Words Devilish and Divine: Eve as Speaker in Genesis B
Women, poetry, minority and ethnic groups, literary criticism, language
This essay argues that the Old English Genesis B is textured by a linguistic density that allows conflicting ideological concerns to come into play simultaneously, resulting in a re-evaluation of the deeply masculinist Christian hierarchy that lies at the heart of the Fall story. This perspective explicitly challenges a traditional symbolism that limits Eve to the "senses" and privileges Adam as "reason," and counters the many analyses of Genesis B that uphold such categories, perpetuating a characterization of Eve as weak, innately sinful, and inferior to Adam. what has often been noticed as the psychological realism of the poem applies not only to its portrayal of the anguish of choice, but works as well to dismantle static, deeply gendered interpretations.

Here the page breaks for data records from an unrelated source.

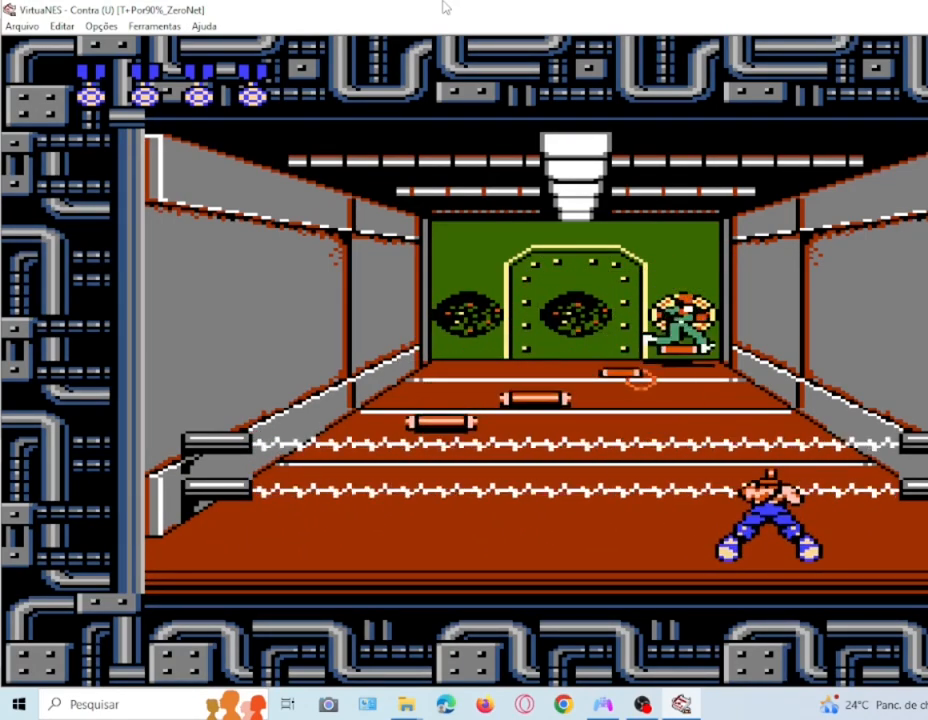
{"buttons": ["SQUARE", "DPAD_DOWN"], "events": [[33, "SQUARE", "down"], [167, "SQUARE", "up"], [233, "SQUARE", "down"], [367, "SQUARE", "up"], [434, "SQUARE", "down"]]}
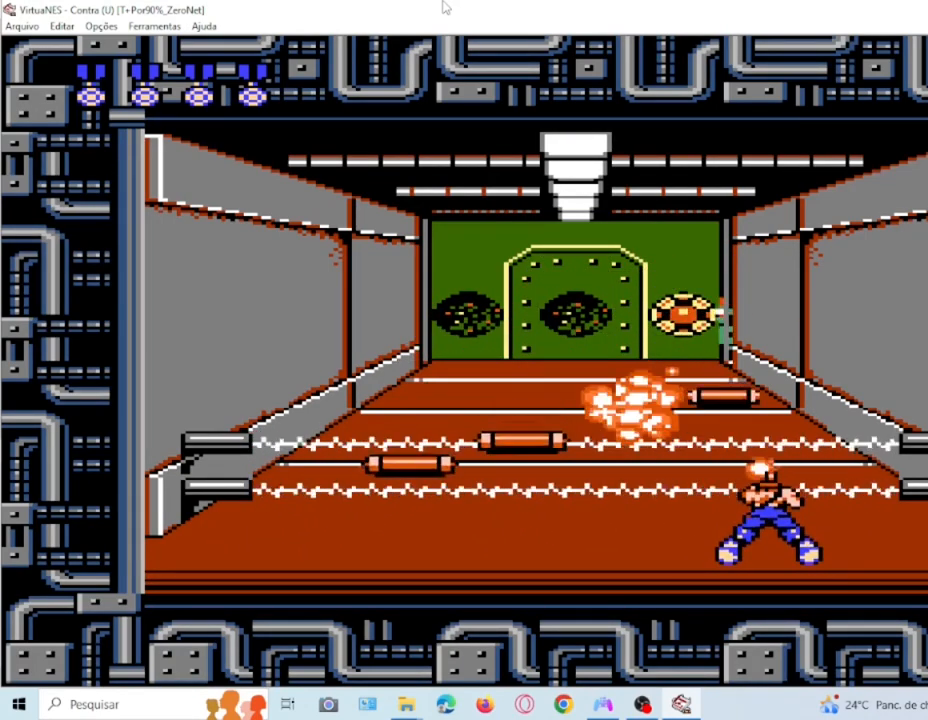
{"buttons": ["DPAD_DOWN"]}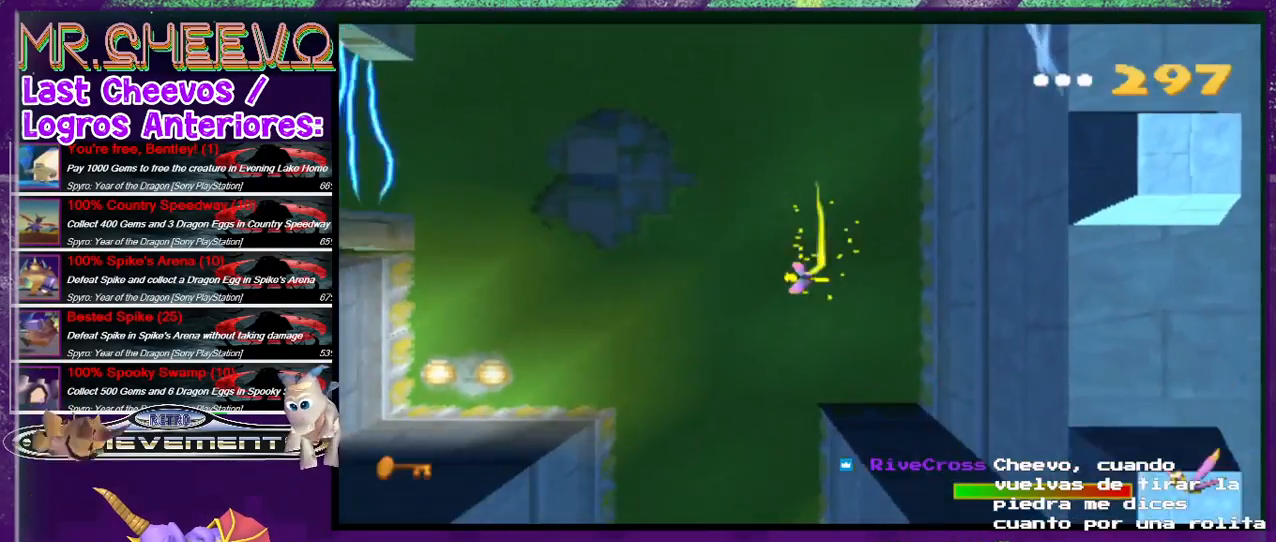
Gameplay with a controller (PlayStation layout); each line is a JSON object with the inputs held at the frame after it. "events" lists button and stick changes between this image and that frame as [ms after this image, input, new state], when the widget could be followed in between. Not read: L3 R1 R3 left_stick right_stick.
{"buttons": [], "events": [[167, "DPAD_LEFT", "up"]]}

By reading closely what seem to be the poet's deliberate efforts to juxtapose "thick," ambiguous verbal situations with speeches of simplicity and clarity spoken by Eve, I suggest that Eve emerges here as a woman of intelligence and personal responsibility, one who demonstrates both honesty and intellectual and spiritual freedom.
Mintz, Susannah B. "Words Devilish and Divine: Eve as Speaker in Genesis B." Neophilologus 81.4 (1997): 609-623.